The capabilities listed therein are bitmasks for the various capabilities. The mask 1FFFFFFFFF holds 37 positions, which match the 37 capabilities known (again, see uapi/linux/capabilities.h in the kernel sources to see the values of each of the capabilities). Again, the pscap can be used to get information about the enabled capabilities of running processes in a more human readable format. But another tool provided by the sys-libs/libcap is interested as well to look at: capsh.

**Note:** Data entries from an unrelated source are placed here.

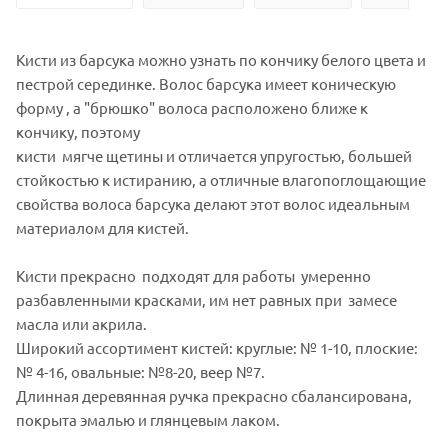
Кисти из барсука можно узнать по кончику белого цвета и
пестрой серединке. Волос барсука имеет коническую
форму , а "брюшко" волоса расположено ближе к
кончику, поэтому
кисти мягче щетины и отличается упругостью, большей
стойкостью к истиранию, а отличные влагопоглощающие
свойства волоса барсука делают этот волос идеальным
материалом для кистей.
Кисти прекрасно подходят для работы умеренно
разбавленными красками, им нет равных при замесе
масла или акрила.
Широкий ассортимент кистей: круглые: № 1-10, плоские:
№ 4-16, овальные: №8-20, веер №7.
Длинная деревянная ручка прекрасно сбалансирована,
покрыта эмалью и глянцевым лаком.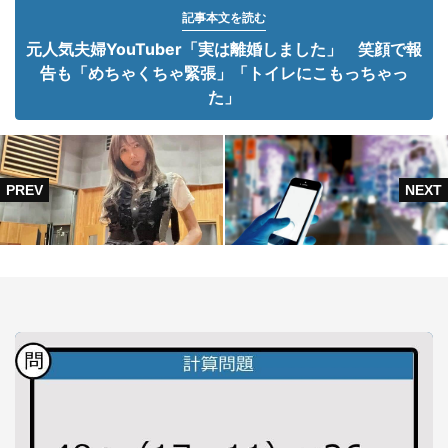
記事本文を読む
元人気夫婦YouTuber「実は離婚しました」 笑顔で報
告も「めちゃくちゃ緊張」「トイレにこもっちゃっ
た」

The tool offers many capability-related features, including decoding the status fields:

$ capsh --decode=0000001fffffffff
0x0000001fffffffff=cap_chown,cap_dac_override,cap_dac_read_search,
cap_fowner,cap_fsetid,cap_kill,cap_setgid,cap_setuid,cap_setpcap,
cap_linux_immutable,cap_net_bind_service,cap_net_broadcast,
cap_net_admin,cap_net_raw,cap_ipc_lock,cap_ipc_owner,cap_sys_module,
cap_sys_rawio,cap_sys_chroot,cap_sys_ptrace,cap_sys_pacct,
cap_sys_admin,cap_sys_boot,cap_sys_nice,cap_sys_resource,cap_sys_time,
cap_sys_tty_config,cap_mknod,cap_lease,cap_audit_write,
cap_audit_control,cap_setfcap,cap_mac_override,cap_mac_admin,
cap_syslog,35,36

Next to fancy decoding, capsh can also launch a shell with reduced capabilities. This makes it a good utility for jailing chroots even more.